While each of Beveridge’s “Five Giants” — want, disease, ignorance, squalor and idleness — remains unslain, one in particular retains the power to cripple entire nations with the stroke of a pen. The past three years have revealed many things, the most disturbing being the extent to which Beveridge’s notion of public health has been perverted. Not only is the NHS falling short of its original aim of providing free and adequate healthcare for all, but, as something meant to liberate human beings from the threat of disease, public health is slowly being transformed into an instrument of social control.
As new authentication and surveillance technologies, such as vaccine passports and track-and-trace apps, were rolled out during the pandemic, civil rights organisations and activists raised the question of mission creep — that is, the likelihood of governments clinging on to these technologies and using them for unanticipated ends, heralding a new era of normalised state surveillance.
Even the United Nations warned that the potential for abuse was high and that “what is justified during an emergency now may become normalised once the crisis has passed”. Some went even further, claiming that the pandemic was being deliberately exploited by global elites to usher in a “great reset” of human societies — a shift towards an increasingly propertyless, cashless, ultra-digitalised economy. At the time, such concerns were dismissed as groundless conspiracy theories. And yet, like so many other claims that were initially ridiculed and censored only to be proven correct over time, events are corroborating many of these fears.
Following the recent G20 meeting in Bali, the leaders of the world’s largest economies issued a joint declarationthat, among other things, called for the establishment of a global vaccine passport and digital health ID scheme.
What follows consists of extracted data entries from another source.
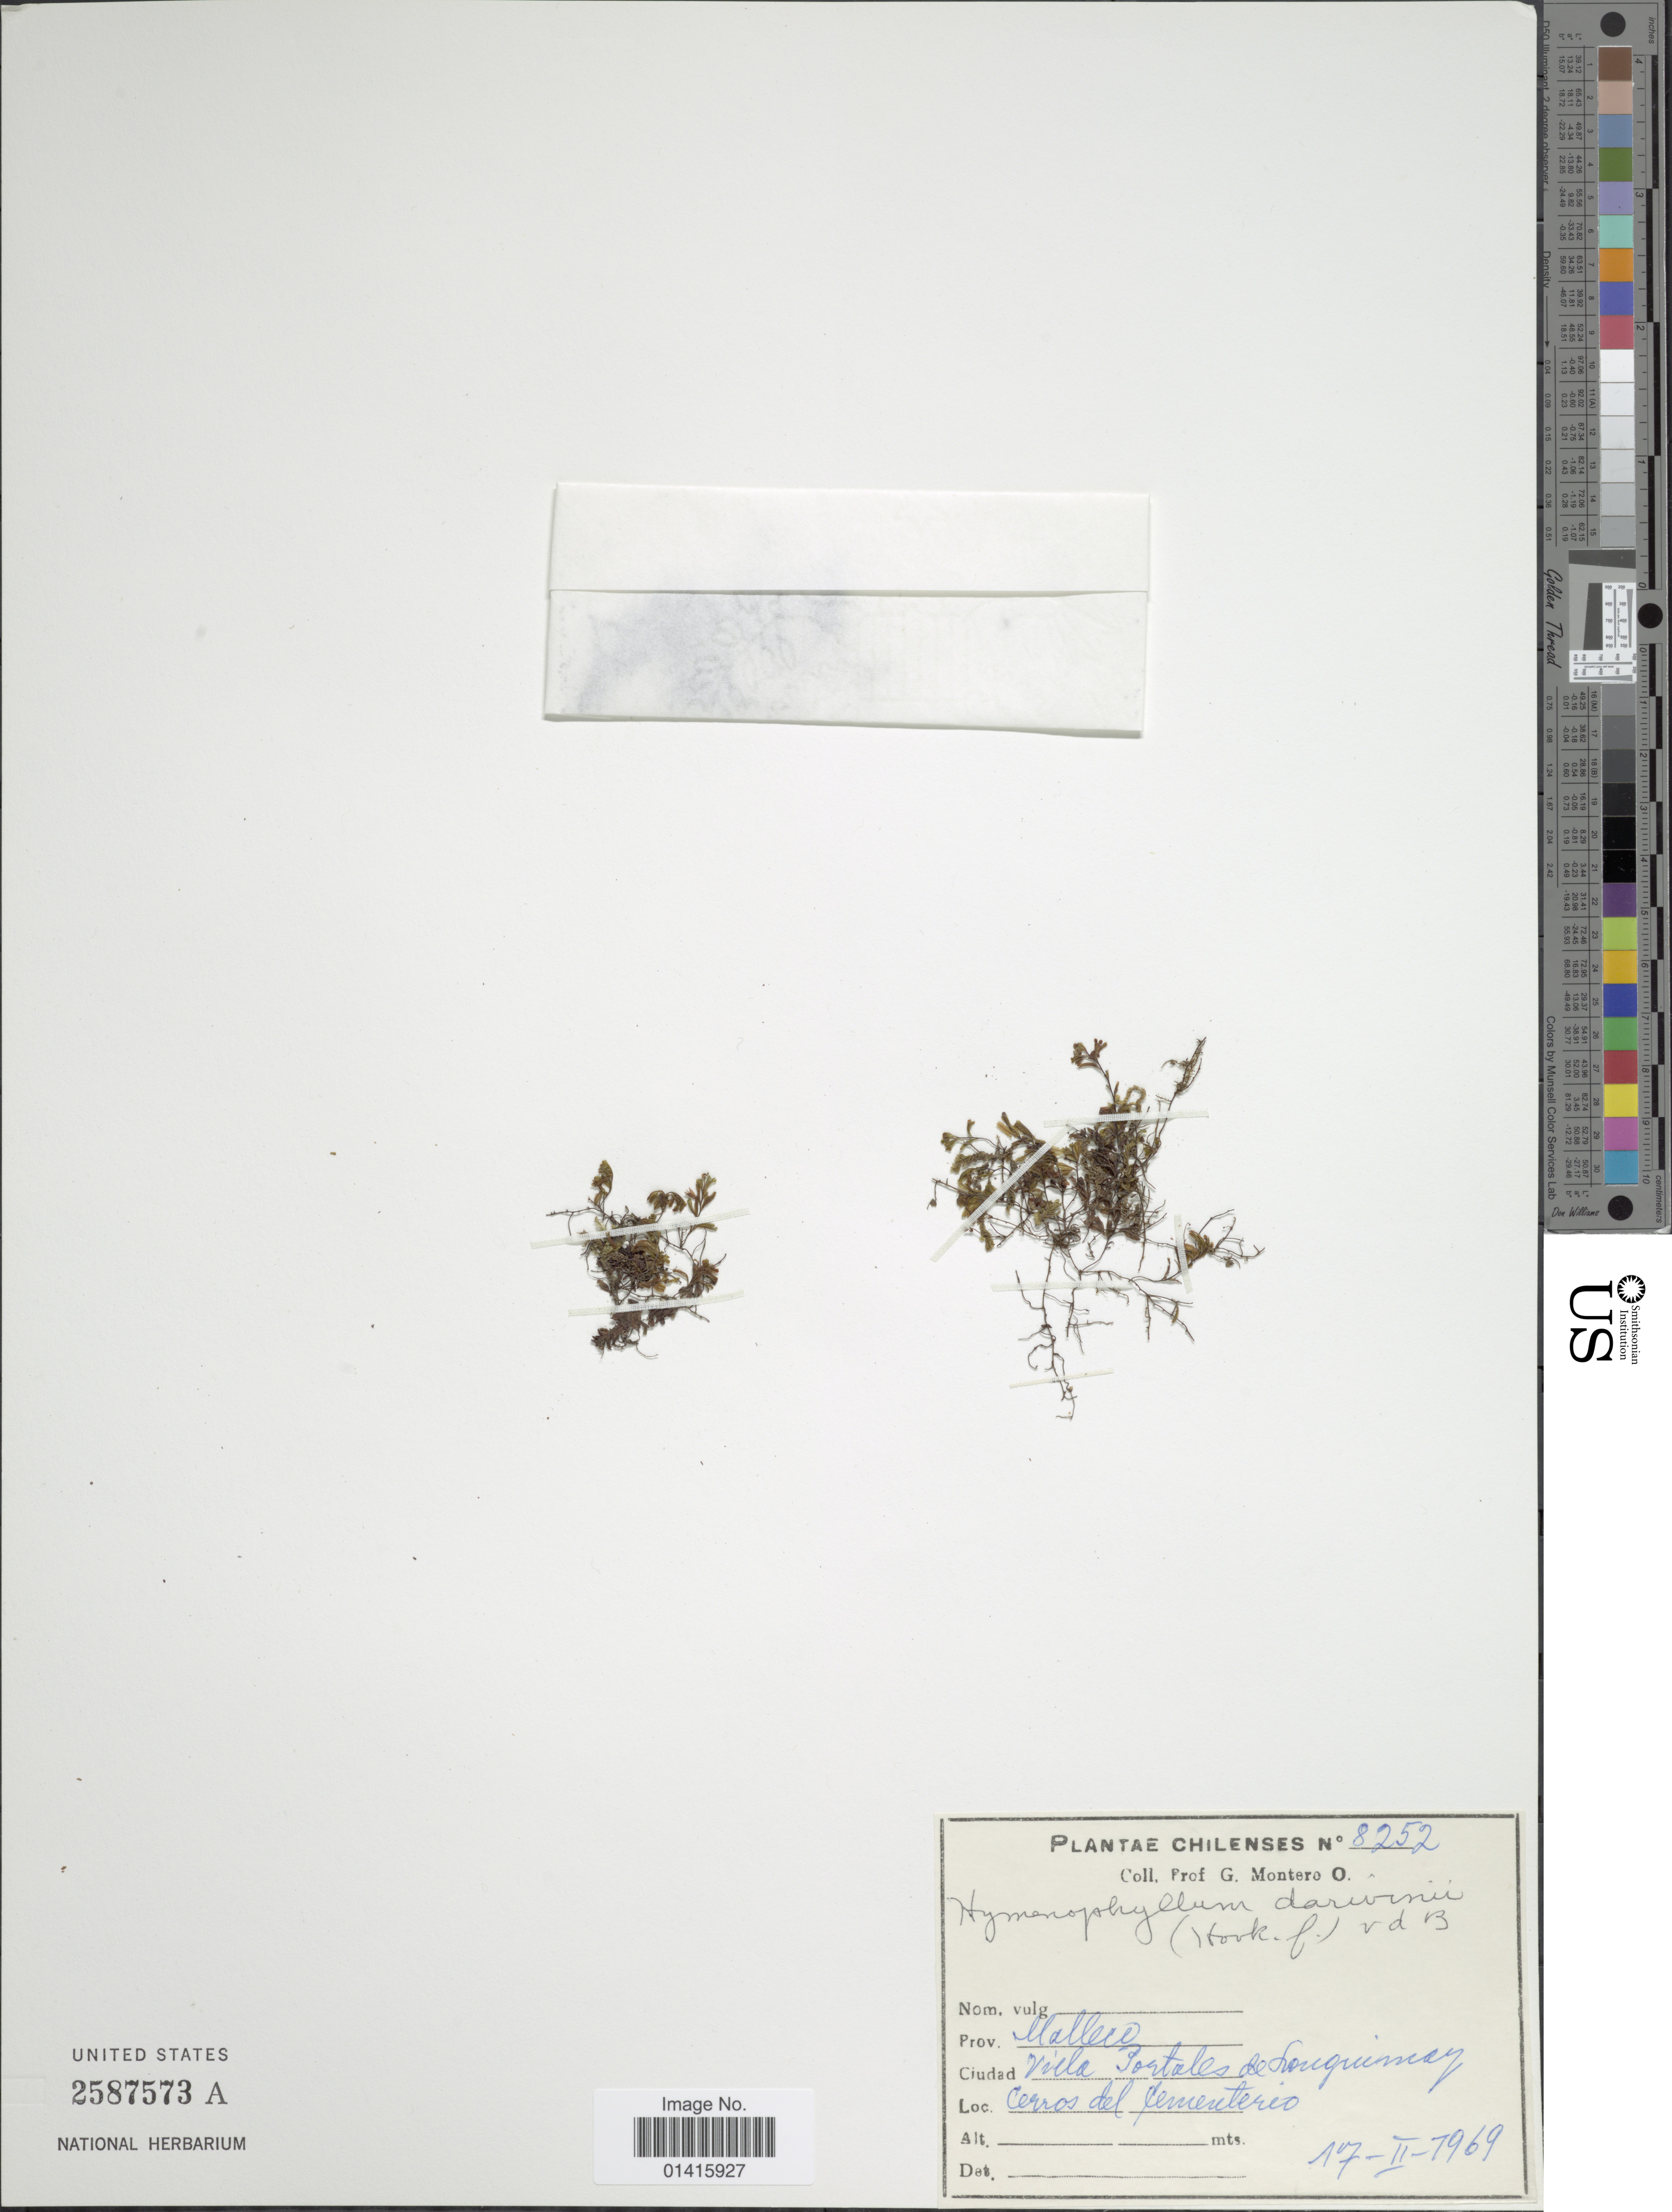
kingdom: Plantae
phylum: Tracheophyta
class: Polypodiopsida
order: Hymenophyllales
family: Hymenophyllaceae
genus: Hymenophyllum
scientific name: Hymenophyllum darwinii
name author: Hook. f.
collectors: G. Montero O.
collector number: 8252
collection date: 1969-02-17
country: Chile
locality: Prov. Malleco, villa Portales de Lonquimay, cerros del cementerio.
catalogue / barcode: US 2587573A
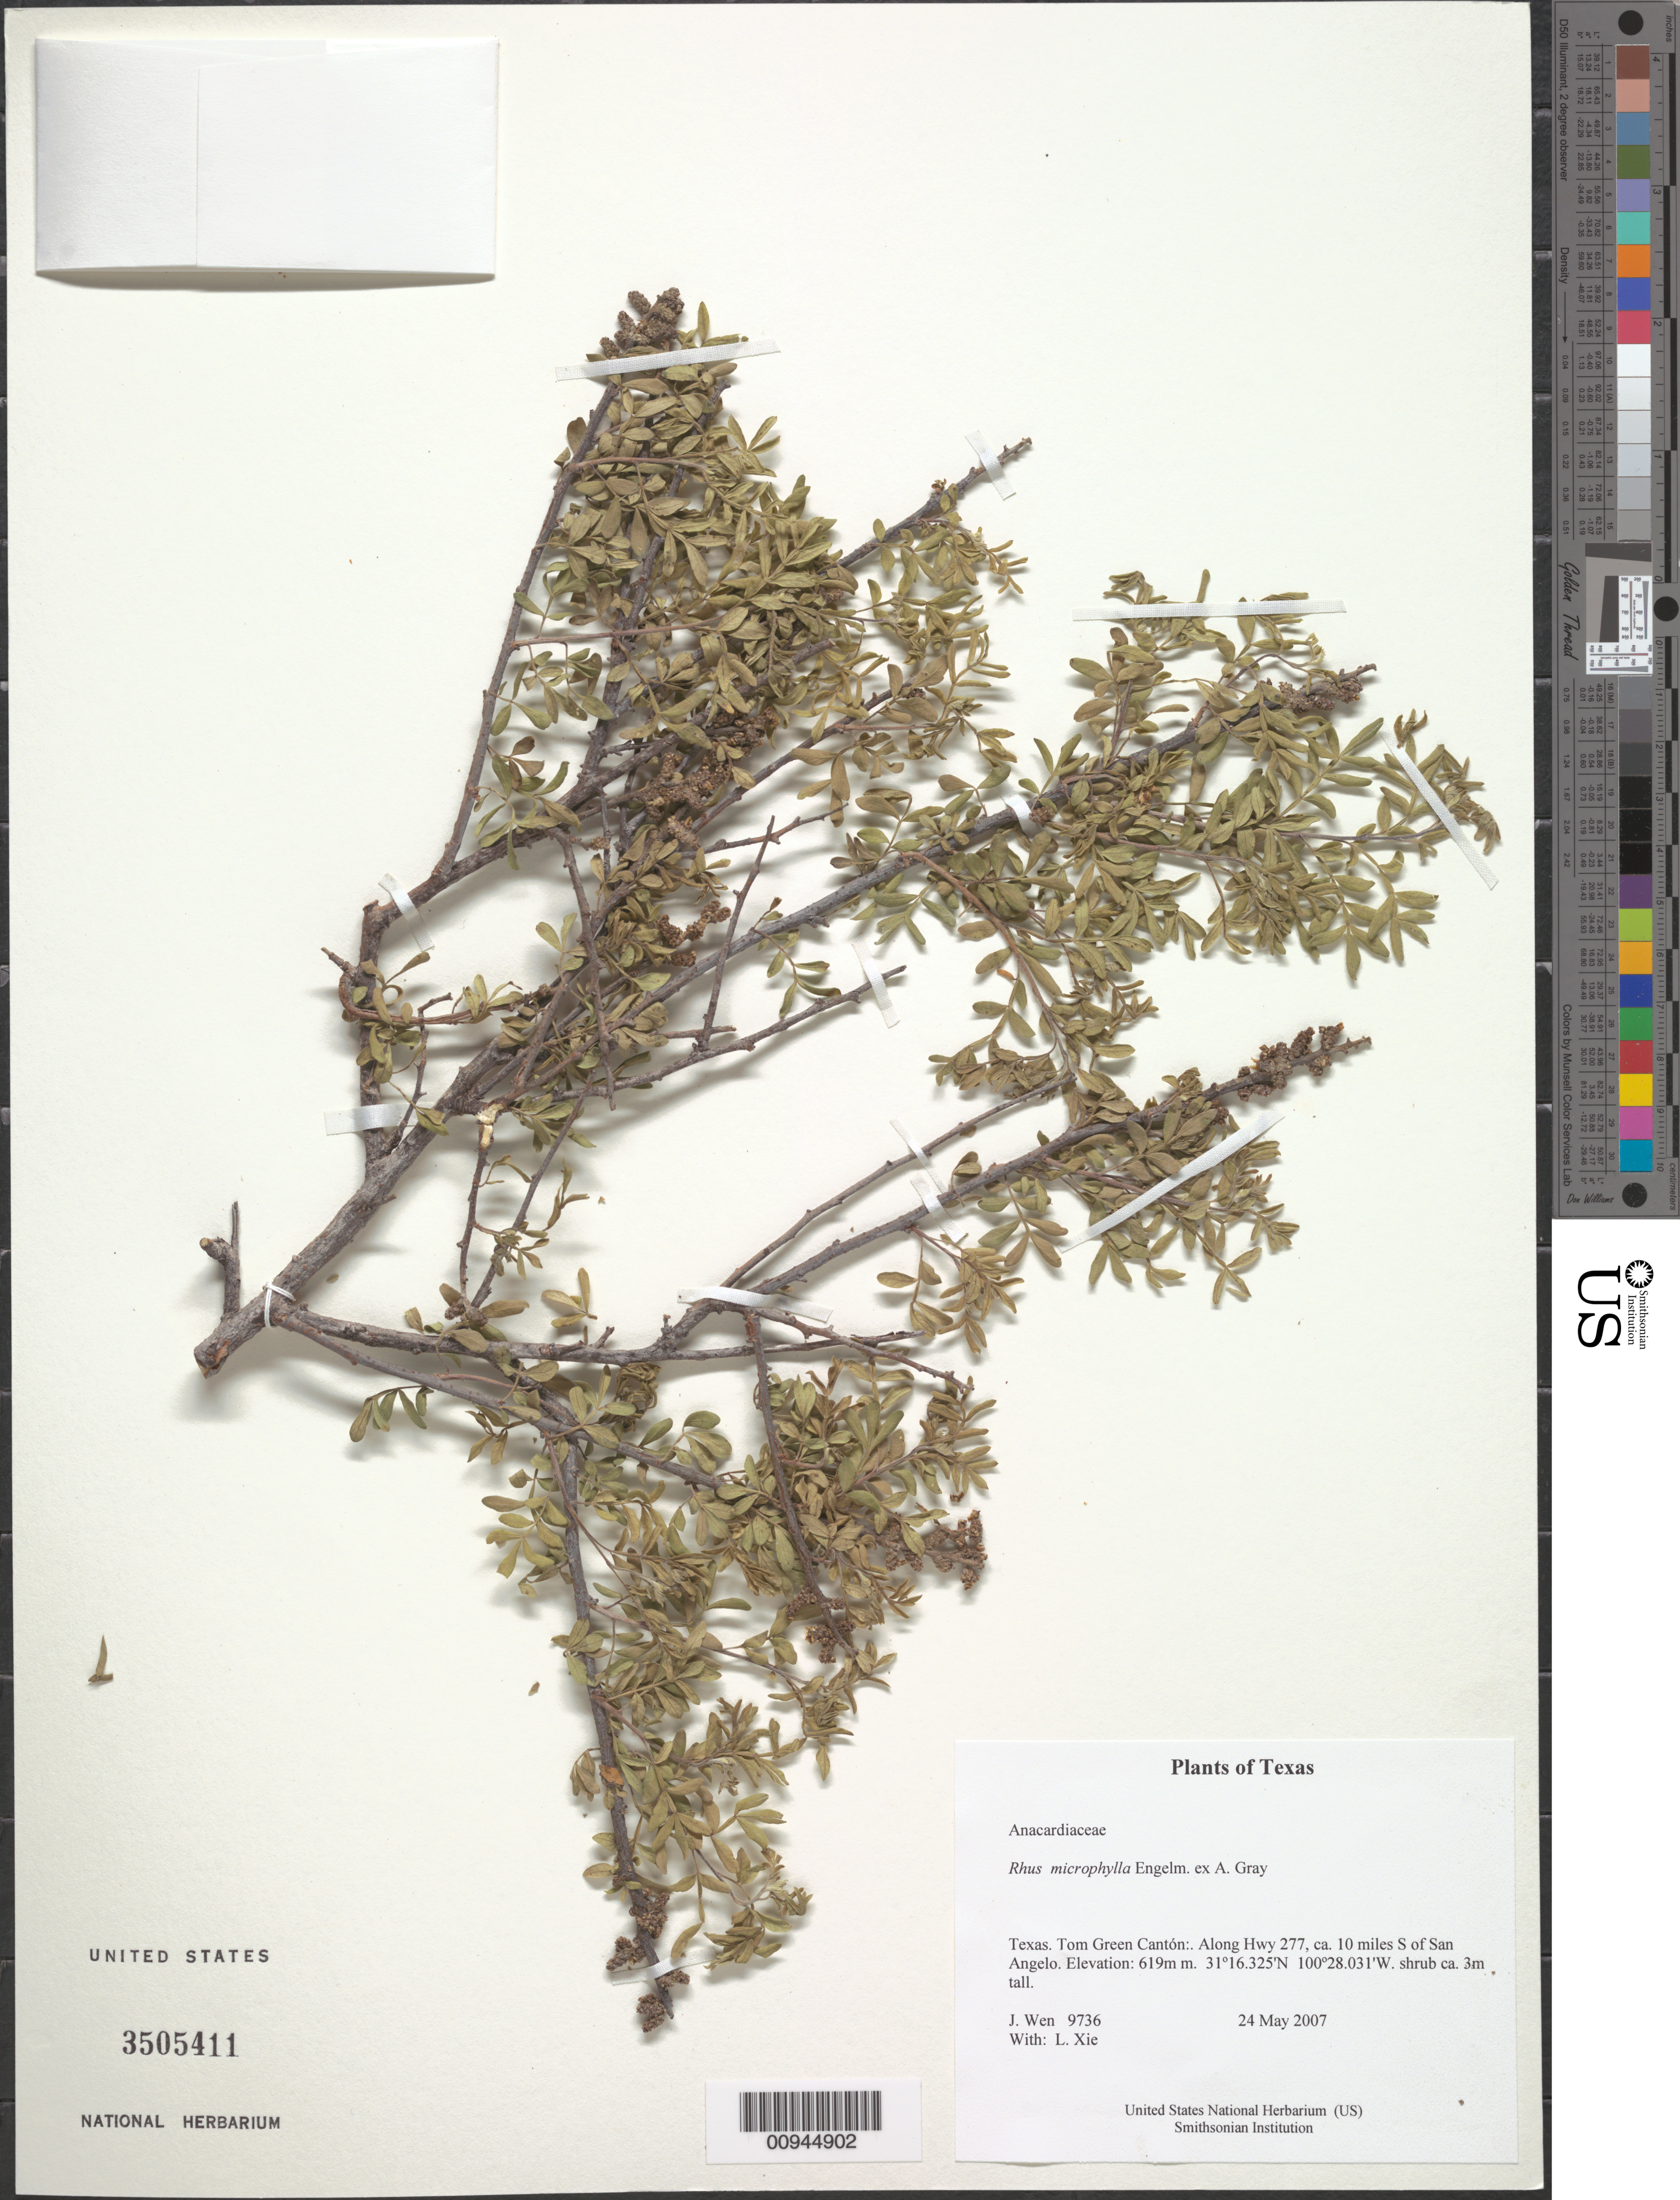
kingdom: Plantae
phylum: Tracheophyta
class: Magnoliopsida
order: Sapindales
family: Anacardiaceae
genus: Rhus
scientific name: Rhus microphylla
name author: Engelm.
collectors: J. Wen & L. Xie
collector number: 9736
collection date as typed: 24 May 2007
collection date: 2007-05-24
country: United States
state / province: Texas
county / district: Tom Green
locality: Along Hwy 277, ca. 10 miles S of San Angelo.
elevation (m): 619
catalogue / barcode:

The statement reads: “We acknowledge the importance of shared technical standards and verification methods, under the framework of the IHR (2005), to facilitate seamless international travel, interoperability, and recognising digital solutions and non-digital solutions, including proof of vaccinations.”
The International Health Regulations (IHR) 2005 are a legally binding agreement of 196 countries developed under the auspices of the World Health Organization.
The IHR, which entered into force in 2007, required countries to strengthen surveillance capacities at border crossings and introduced a series of health documents, including international certificates of vaccination.
The G20 leaders further stated: “We support continued international dialogue and collaboration on the establishment of trusted global digital health networks as part of the efforts to strengthen prevention and response to future pandemics, that should capitalise and build on the success of the existing standards and digital Covid-19 certificates.”
During the Business 20 (B20) panel held ahead of the G20 summit, Indonesia’s Minister of Health Budi Gunadi Sadikin made the same recommendation in even starker terms: “Let’s have a digital health certificate acknowledged by WHO — if you have been vaccinated or tested properly, then you can move around.”
In a 132-page document that contains a series of recommendations for the G20, the B20 urged the widespread adoption of digital Covid-19 certificates that would be part of a “technology-enabled ‘always-on’ global health infrastructure”.
Sadikin added that G20 countries have agreed to the proposal and now plan to introduce it as a revision to the IHR framework at the next World Health Assembly, scheduled for May 2023 in Geneva.
The idea is that the WHO should be given legally binding powers to implement such measures in the future. This is an attempt to revamp the WHO’s so-called international pandemic treaty — an effort to give it sweeping powersto dictate public health measures to countries with the full backing of international law, potentially overriding their national sovereignty.